Galactic Sapper wrote:And why shouldn't the scuttling system be based primarily if not solely on the reactors? They are by far the most energetic system on board and the most destructive when they blow. To get anywhere near the same destructive power from the ship's warheads you'd have to gang fire dozens of them at precisely the same instant, since they're all jammed in the magazines as densely as possible, meaning only a couple meters between warheads. The speed of light from the high energy photons released from a nuclear bomb indicates you'd have to time each explosion within a few nanoseconds of each other to prevent non-detonation fratricide between the warheads. Possible with the tech in universe, but tricky to pull off and unnecessary when you have something much better on hand.
Only if you can control the precise form in which the containment is dropped. Otherwise, it's a chaotic event. If the containment drops asymmetrically, then the majority of the hot plasma will be directed in one direction and not the other. You'd get a half-destroyed ship.

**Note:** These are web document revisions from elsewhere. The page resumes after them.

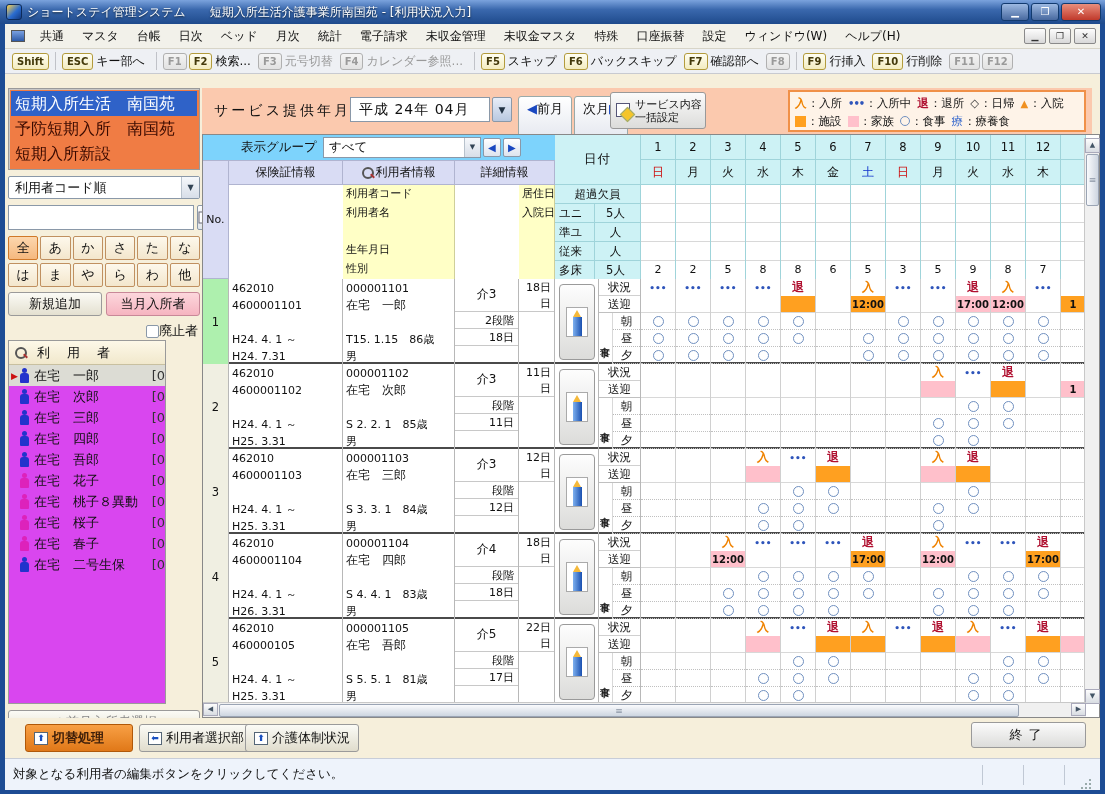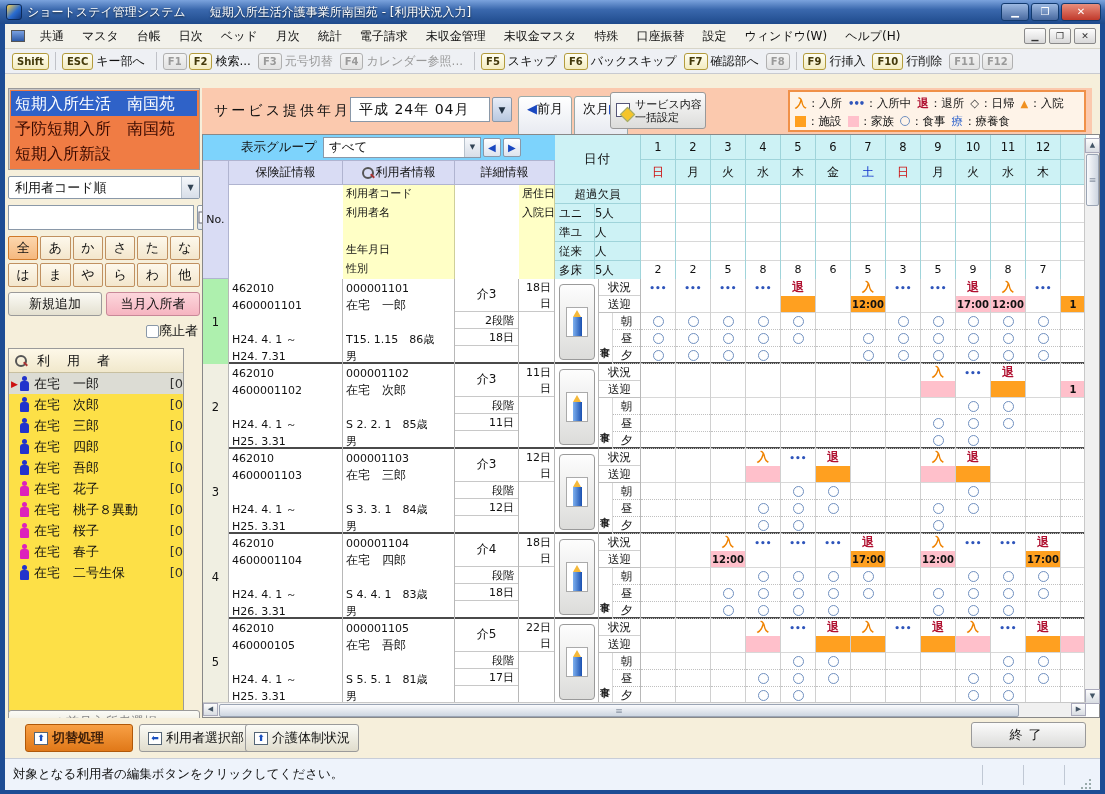--- a/index.html
+++ b/index.html
@@ -59,21 +59,21 @@
 .kana-row { display:flex; gap:2px; margin-bottom:3px; }
 .kana-btn { flex:1; height:24px; border:1px solid #c09060; border-radius:2px; background:linear-gradient(#fdf8ec,#f3e6cc);
   font-size:13px; text-align:center; line-height:22px; }
 .kana-btn.active { background:linear-gradient(#fcd7ae,#f5b87e); border-color:#d07828; }
 .side-btn-row { position:absolute; left:0; top:204px; width:192px; display:flex; gap:4px; }
 .side-btn { flex:1; height:24px; border:1px solid #9a9a9a; border-radius:3px; background:linear-gradient(#fbfbf6,#e4e0d0);
   font-size:13px; text-align:center; line-height:22px; }
 .side-btn.pink { background:linear-gradient(#fcd7dc,#f6b4c0); border-color:#c88898; }
 .haishi-row { position:absolute; right:2px; top:234px; display:flex; align-items:center; font-size:13px; }
 .chk { width:13px; height:13px; border:1px solid #8a98a8; background:#fff; border-radius:2px; }
-.user-list { position:absolute; left:0; top:252px; width:176px; height:364px; background:#fde047; border:1px solid #9a9a9a; overflow:hidden;margin-top:8px; }
+.user-list { position:absolute; left:0; top:252px; width:158px; height:364px; background:#d946ef; border:1px solid #9a9a9a; overflow:hidden; }
 .ul-header { height:24px; background:linear-gradient(#fdf8e8,#f1e8cc); border-bottom:1px solid #c8c0a0;
   display:flex; align-items:center; font-size:13px; padding:0 6px; letter-spacing:2px; }
 .mag { width:12px; height:12px; position:relative; margin-right:10px; }
 .mag::before { content:""; position:absolute; left:0; top:0; width:8px; height:8px; border:2px solid #555; border-radius:50%; }
 .mag::after { content:""; position:absolute; left:8px; top:8px; width:5px; height:2px; background:#a33; transform:rotate(45deg); }
 .user-item { height:21px; display:flex; align-items:center; font-size:13px; white-space:nowrap; overflow:hidden; padding-left:2px; }
 .user-item.sel { background:#dcdcd4; }
 .u-cursor { width:8px; font-size:9px; color:#cc1111; }
 .person { width:11px; height:15px; position:relative; display:inline-block; margin:0 4px 0 0; flex:none; }
 .person::before { content:""; position:absolute; top:0; left:3px; width:5px; height:5px; border-radius:50%; }
@@ -133,21 +133,21 @@
 .yellow-line { position:absolute; background:#ffffc6; border-right:1px solid #cfcf9a; font-size:11px;
   display:flex; flex-direction:column; }
 .yl { height:18.8px; line-height:18.8px; padding:0 3px; white-space:nowrap; overflow:hidden; }
 .g-dates { position:absolute; left:352px; top:0; width:531px; height:144px; background:#cdf2f5; }
 .date-label { position:absolute; left:0; top:0; width:86px; height:50px; display:flex; align-items:center; justify-content:center;
   font-size:12.5px; border-right:1px solid #9fd4da; border-bottom:1px solid #9fd4da; letter-spacing:1px; }
 .cap-label { position:absolute; left:0; top:50px; width:86px; height:19px; border-right:1px solid #9fd4da; border-bottom:1px solid #9fd4da;
   font-size:11.5px; display:flex; align-items:center; justify-content:center; }
 .cap-row { position:absolute; left:0; width:86px; height:19px; display:flex; font-size:11.5px; border-bottom:1px solid #9fd4da; }
 .cap-row .cl { width:40px; padding-left:4px; border-right:1px solid #9fd4da; line-height:18px; }
-.cap-row .cv { flex:1; text-align:left; padding-right:4px; border-right:1px solid #9fd4da; line-height:18px; }
+.cap-row .cv { flex:1; text-align:center; padding-right:4px; border-right:1px solid #9fd4da; line-height:18px; }
 .daycol { position:absolute; top:0; height:144px; border-right:1px solid #9fd4da; }
 .dn { height:25px; line-height:25px; text-align:center; font-size:11.5px; border-bottom:1px solid #9fd4da; }
 .dw { height:25px; line-height:25px; text-align:center; font-size:12px; border-bottom:1px solid #9fd4da; }
 .dw.sun { color:#cc1111; }
 .dw.sat { color:#1133cc; }
 .dcap { height:19px; background:#fff; border-bottom:1px solid #d8d8d8; }
 .dcnt { height:18px; background:#fff; text-align:center; font-size:11px; line-height:18px; }
 
 
 .tbody { position:absolute; left:0; top:144px; width:883px; }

Most likely the scuttling system uses the reactors as the main charge or as the secondary charge set off by a system designed to cause containment to fail. To mix universes for a second, the self destruct systems in Star Trek ships were designed to create antimatter containment failures first and only afterward trigger other systems as a backup. The self destruct wasn't containment failing on its own but a specific charge designed to induce containment failure. We may be looking at something similar here.
The big difference between an anti-matter annihilation event and a fusion bottle letting go is that anti-matter doesn't stop being anti-matter after a while in vacuum, but hot plasma cools down. Anti-matter reactions are self-sustaining while fusion are self-extinguishing. Regardless of how you drop the anti-matter containment, the anti-matter will eventually meet matter and annihilate. The majority of the ship isn't blown up by annihilation, but by the high-energy photons that the first annihilations create. Whereas in fusion, with the temperature of the plasma dropping, fusion stops and all you have left is high-energy hydrogen, helium, lithium, etc. that make a lot of damage as it expands.
In a controlled scuttling event, it's possible the reactors are fed an overwhelming amount of plasma to turn the reaction up, just short of melt-down, so there's enough plasma mass and it's hot enough to vaporise the rest of the ship when containment does go down.
BTW, given that the Honorverse is based on gravitational technology, it's possible that their fusion is enabled by gravitation, not temperature. That might make for much safer reactors. But then we might not have the big booms of containment failure.